My Independence Day

3 Jul

Fourth of July. You know what that means. It’s my anniversary. 20th anniversary. Probably the last one too now that soon to be ex has gotten a job.

Twenty years ago I was 25 years old. I had lost my father to cancer 2 years previous. Soon to be ex and I had gotten engaged about 2-1/2 years before. And we had started dating about 2 years before that. But almost as soon as we got engaged, we discovered my dad had cancer. It wasn’t a good time. We were told to put off getting married. And we did. I was a good girl. I did as I was told.

So 2-1/2 years after my father passed away, soon to be ex and I ran off and eloped. It was time. And strangely, it was one of the best times of my life. I ran off and eloped. And didn’t tell anyone. Had an adventure all our own. It was a good time too. I kept a notebook as we drove out east. How much the gas cost in each state. The license plates we saw as we played the license plate game. Things that we thought were interesting. All recorded in a notebook.

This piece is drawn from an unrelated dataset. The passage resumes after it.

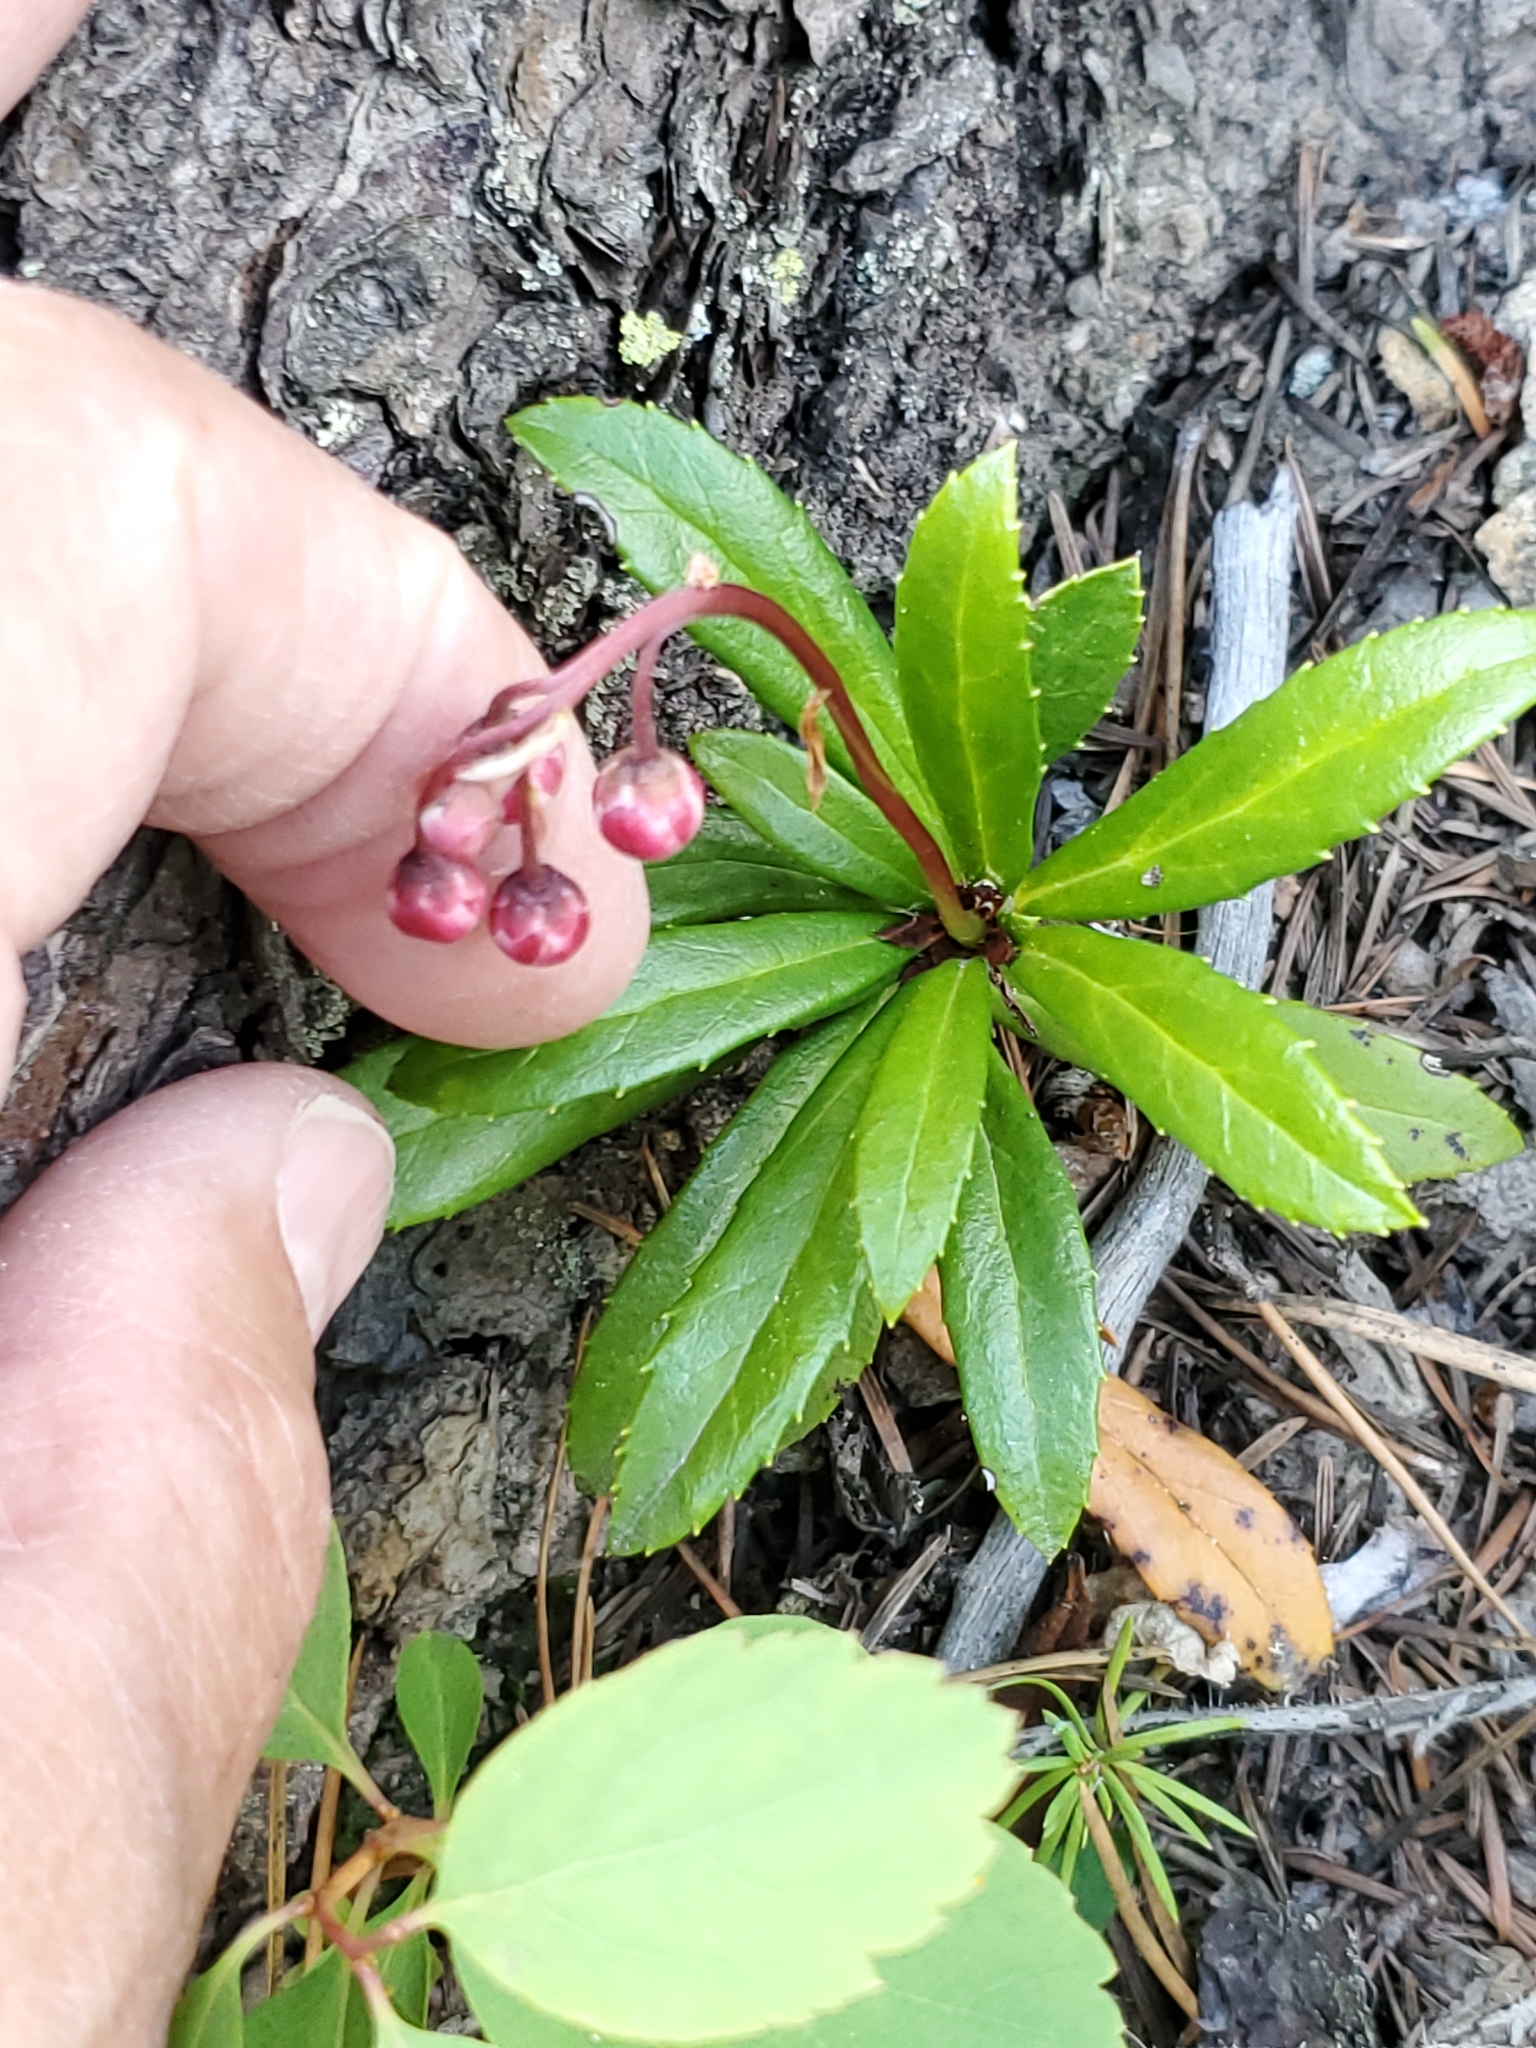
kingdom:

Along with all of the information I was able to figure out about getting married on the run. The name of the Justice of the Peace we were going to meet. Inns and hotels we were going to stay in. The routes we’d take. Things to go see and do. And we saw and did them. I was a very good planner. We stayed in Cape Cod several days. Met with a judge in Boston. Got married in the morning on the 4th of July in the Boston Public Garden. Just him and me and the James T. McDavitt and a couple of joggers passing by.

It was quite an adventure.

It wasn’t met with pleasure at home, by any means. But it was what I felt I had to do at the time. To move on with my life. Even if it wasn’t the good girl thing to do. It was fun too, although I was sad I never got my wedding day. It wasn’t what I had always pictured. I missed trying on the dresses. I would have liked to have done that. I would have loved having my dad walk me down the aisle. I would have liked being the center of attention instead of the behind the scenes girl. At least I thought I would. Who knows really. It is what it is. Or it was what it was.

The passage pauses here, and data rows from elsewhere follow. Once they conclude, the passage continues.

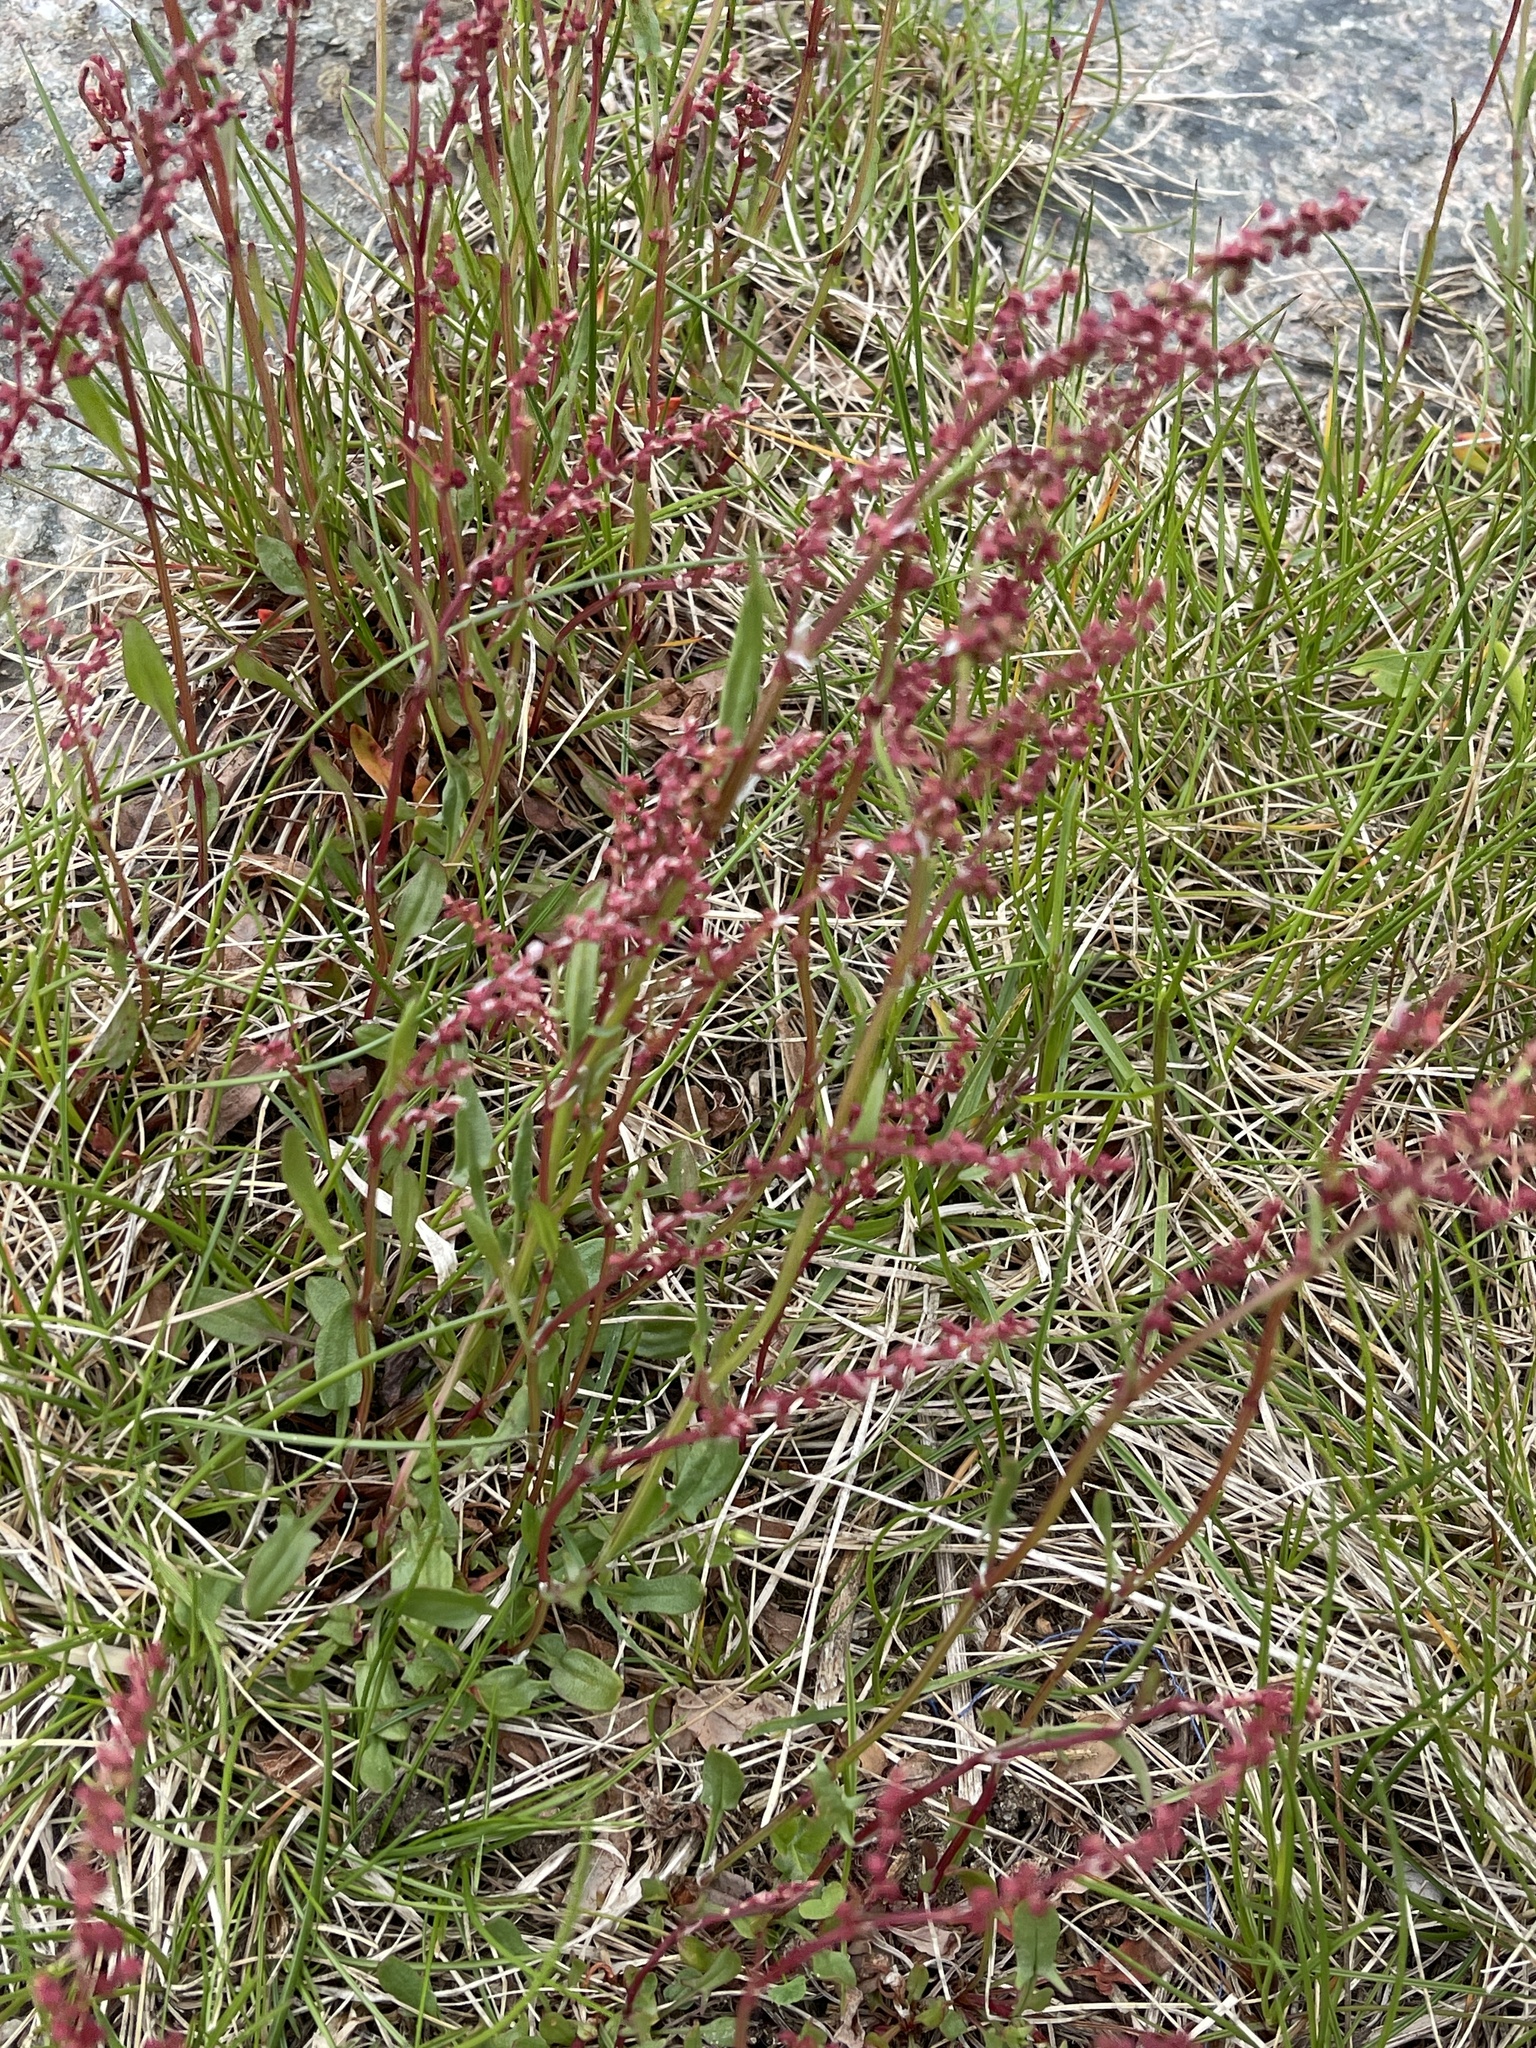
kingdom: Plantae
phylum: Tracheophyta
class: Magnoliopsida
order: Caryophyllales
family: Polygonaceae
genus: Rumex
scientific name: Rumex acetosella
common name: Common sheep sorrel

We had many good times. I don’t regret getting married. I don’t regret the past 20 years. In my mind it was a dichotomy. There was something wrong the entire time, but I had hoped everything would turn out ok anyway. And I worked hard at trying to make everything ok. To make my life turn out the way it was supposed to, or what I thought it was supposed to. And the more I tried, the worse I felt. And the more difficult it became to pretend it was all ok.

I wish him the best. I really do. He truly believed everything would be ok. And for that I am sorry. I just couldn’t continue to struggle holding it all together anymore. I couldn’t do it.

So on this, my 20th wedding anniversary, I count it as my independence day.